Vitamin N


Are you getting enough Nature?

Recently a friend told me that when she visits a natural area, she feels at odds, like she doesn’t know what she is supposed to do. At first I was surprised, but actually, I think a lot of people feel that way. If you didn’t grow up as a “free range child”, playing outside and forming those early, deep connections to the natural world, you might think nature is too strange or complicated, or maybe just plain boring. And, our modern culture doesn’t favor quiet, solitary pursuits like simply being in nature. There isn’t enough adrenaline, competition, or money in it. After all, an afternoon in nature is free and easy, and anyone can do it.

Hardly sounds American.

But, being in nature is extremely good for you. There are all kinds of studies that show that nature relieves stress and improves health, probably in much the same way that meditation does.

The next time you visit a natural area, try approaching it a little differently. Let your focus drift outward. Breathe deeply, focusing on what you see around you. It doesn’t matter if you know anything about the landscape, the habitat or ecology, or plants and animals. Knowledge does not matter. You are part of nature…just observe without trying to understand. Part of the fun is discovering new things, new mysteries.



Walk slowly, or best of all, try sitting still and quiet for a few moments.

Watch. Listen. Notice.

Life is everywhere. Before long, you’re likely to see movements or hear sounds that you hadn’t noticed at first. Shhhh…  do you hear birdsong, insects buzzing, the wind in the trees? Are there scurrying or rustling noises, maybe indistinct shapes moving about in the trees or the underbrush?

If you’re patient, wildlife will probably show up eventually. If they do, stay still and quiet, and watch what they do. Give them plenty of space—it’s important to not scare animals, but it is wonderful to be treated to their presence.

You might be surprised how good it makes you feel.

The world is working, and you are a part of it.



I did this watercolor illustration for an interpretive sign project for Idaho Power Company.

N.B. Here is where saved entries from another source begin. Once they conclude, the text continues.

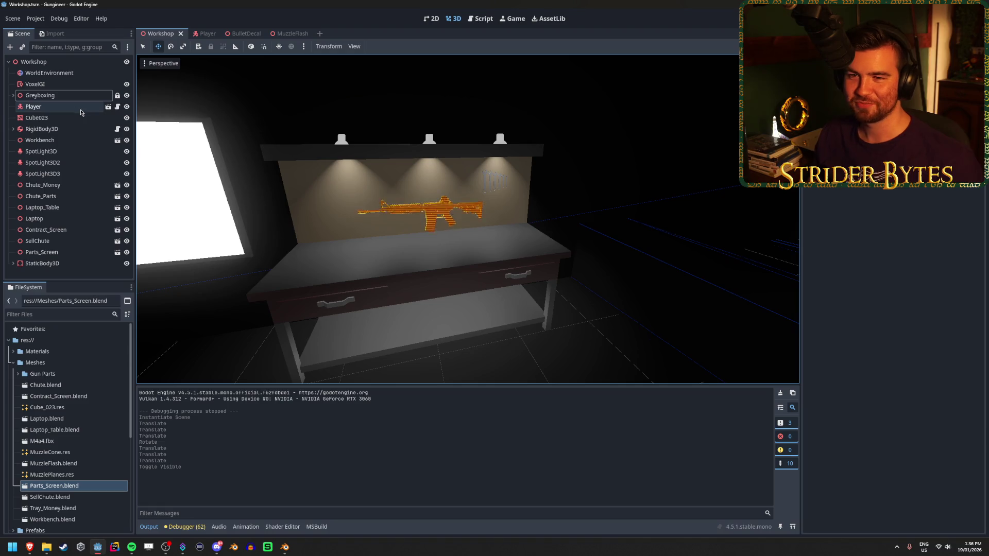
Select the Cube023 rifle mesh and toggle its visibility off and back on.
click(81, 129)
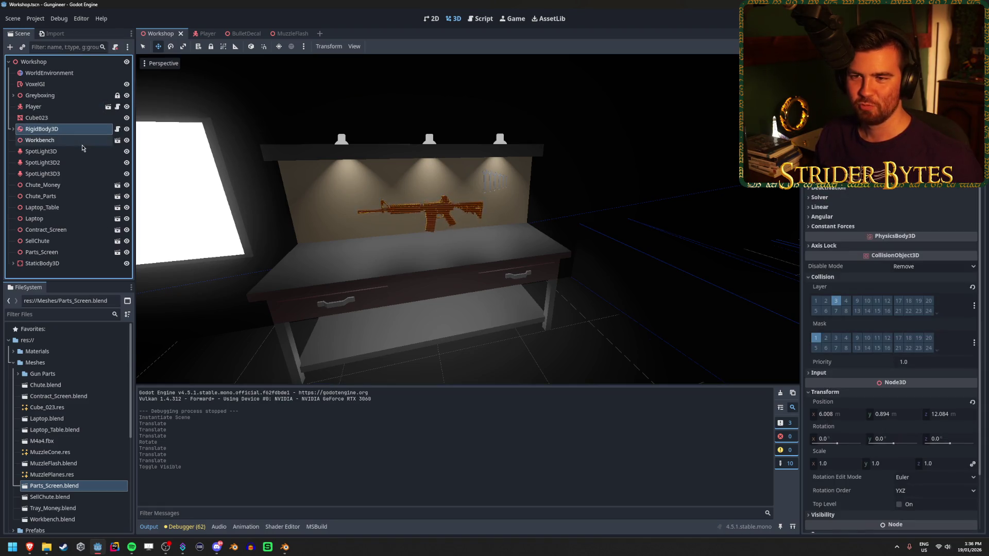
click(82, 140)
click(87, 129)
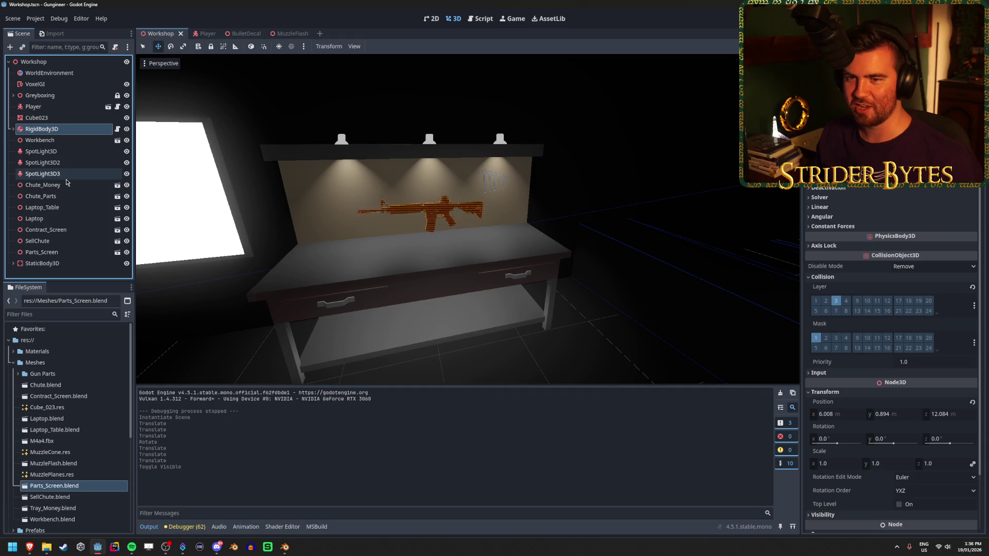
click(53, 121)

Watchable Wildlife and Interpreting Biodiversity

A few years ago, the Bureau of Land Management hired me to design an interpretive sign for Dankworth Ponds, a nature retreat and recreation area in Arizona. I do a lot of these types of projects—helping people understand that recreation in a natural area means making room for other living creatures. It’s a gentle way of saying, “Hey people! Animals live here! Take care of this place!”

I designed, illustrated and wrote the text for this 2 x 3 foot sign.


Sometimes I wonder how these images would look to a person from the distant future.  “Look how many animals there were,” I imagine them saying. “Such biodiversity! Every inch taken up by some different species! What a world it must have been back then!”

It reminds me of the Native American tales of long-ago times when “rivers ran so thick with salmon, you could walk from shore to shore on their backs and not get your feet wet.”

(Of course, those tales are probably true. I’ve seen photos of rivers supporting huge runs of wild salmon in Alaska, and they appear almost solid with fish. It’s an amazing sight.)

But, my interpretive projects are illustrative. It helps people realize that even if they don’t see animals in every nook and cranny of a habitat, those little places are all important in some way, at some time, to some creatures. In a healthy habitat, nature tends to fill in the gaps with life.

Often, what wildlife needs more than anything is time and space in quiet, undisturbed places where they can hunt, rest, feed…whatever.  You can learn from them—wildlife watching takes time and patience. You have to stay still and quiet. If you wait long enough, something will show up. And when it does, back off a little. Give it some space.

Some close-up views:

Bass are an interesting fish. Did you know the males stand guard over their young for weeks, fighting off lurking predators? (You do if you read Hawgs, Toads, and Lunkers!)


Mallards seem to be found anywhere there’s water. They feed by dabbling, or tipping upside down and nibbling plant material growing on the bottom of the pond. There are actually domestic mallards and wild mallards, which interbreed and produce semi-domestic hybrids. At some point, wild mallards will probably be bred out of existence.

It’s fun to watch great blue herons hunting. They stand perfectly still, poised with their necks stretched forward, then, strike! Fish, frog, or snake get stabbed with the bill and gobbled down as quickly as possible. They manipulate the prey to get it to go down headfirst. I guess it’s easier to get a squirming critter down your gullet head first.